These fibres, examined under a lens of one-tenth of an inch focal distance, appear cylindrical; they are rather above one- thousandth of an inch in diameter; they are either simply branched, or more commonly united into an irregular mass of network, with the meshes of very unequal sizes and of unequal numbers of sides. Some of the fibres are thickly covered with extremely minute spicula, occasionally aggregated into little tuffs; and hence they have a hairy appearance. These spicula are of the same diameter throughout their length; they are easily detached, so that the object-glass of the microscope soon becomes scattered over with them. Within the cells of many fragments of the scoria, the lime exhibits this fibrous structure, but generally in a less perfect degree. These cells do not appear to be connected with one another. There can be no doubt, as will presently be shown, that the lime was erupted, mingled with the lava in its fluid state, and therefore I have thought it worth while to describe minutely this curious fibrous structure, of which I know nothing analogous. From the earthy condition of the fibres, this structure does not appear to be related to crystallisation.

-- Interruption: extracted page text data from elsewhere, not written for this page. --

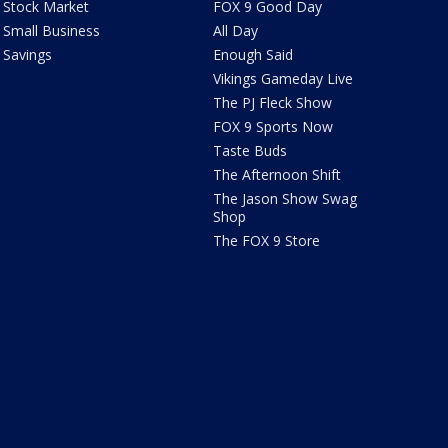
Stock Market
FOX 9 Good Day
Small Business
All Day
Savings
Enough Said
Vikings Gameday Live
The PJ Fleck Show
FOX 9 Sports Now
Taste Buds
The Afternoon Shift
The Jason Show Swag
Shop
The FOX 9 Store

Other fragments of the scoriaceous rock from this hill, when broken, are often seen marked with short and irregular white streaks, which are owing to a row of separate cells being partly, or quite, filled with white calcareous powder. This structure immediately reminded me of the appearance in badly kneaded dough, of balls and drawn-out streaks of flour, which have remained unmixed with the paste; and I cannot doubt that small masses of the lime, in the same manner remaining unmixed with the fluid lava, have been drawn out when the whole was in motion. I carefully examined, by trituration and solution in acids, pieces of the scoriae, taken from within half-an-inch of those cells which were filled with the calcareous powder, and they did not contain an atom of free lime. It is obvious that the lava and lime have on a large scale been very imperfectly mingled; and where small portions of the lime have been entangled within a piece of the viscid lava, the cause of their now occupying, in the form of a powder or of a fibrous reticulation, the vesicular cavities, is, I think, evidently due to the confined gases having most readily expanded at the points where the incoherent lime rendered the lava less adhesive.

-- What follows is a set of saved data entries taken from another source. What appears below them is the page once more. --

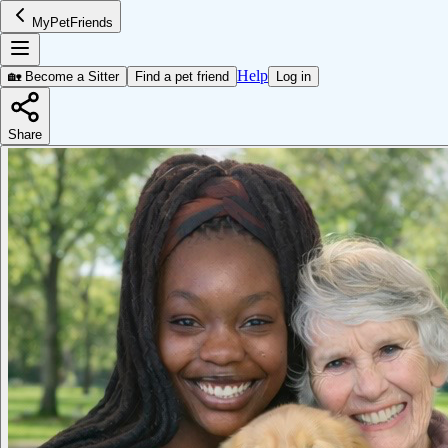
MyPetFriends
Help
🏡 Become a Sitter
Find a pet friend
Log in
Share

A mile eastward of the town of Praya, there is a steep-sided gorge, about one hundred and fifty yards in width, cutting through the basaltic plain and underlying beds, but since filled up by a stream of more modern lava. This lava is dark grey, and in most parts compact and rudely columnar; but at a little distance from the coast, it includes in an irregular manner a brecciated mass of red scoriae mingled with a considerable quantity of white, friable, and in some parts, nearly pure earthy lime, like that on the summit of Red Hill. This lava, with its entangled lime, has certainly flowed in the form of a regular stream; and, judging from the shape of the gorge, towards which the drainage of the country (feeble though it now be) still is directed, and from the appearance of the bed of loose water-worn blocks with their interstices unfilled, like those in the bed of a torrent, on which the lava rests, we may conclude that the stream was of subaerial origin. I was unable to trace it to its source, but, from its direction, it seemed to have come from Signal Post Hill, distant one mile and a quarter, which, like Red Hill, has been a point of eruption subsequent to the elevation of the great basaltic plain. It accords with this view, that I found on Signal Post Hill, a mass of earthy, calcareous matter of the same nature, mingled with scoriae. I may here observe that part of the calcareous matter forming the horizontal sedimentary bed, especially the finer matter with which the embedded fragments of rock are whitewashed, has probably been derived from similar volcanic eruptions, as well as from triturated organic remains: the underlying, ancient, crystalline rocks, also, are associated with much carbonate of lime, filling amygdaloidal cavities, and forming irregular masses, the nature of which latter I was unable to understand.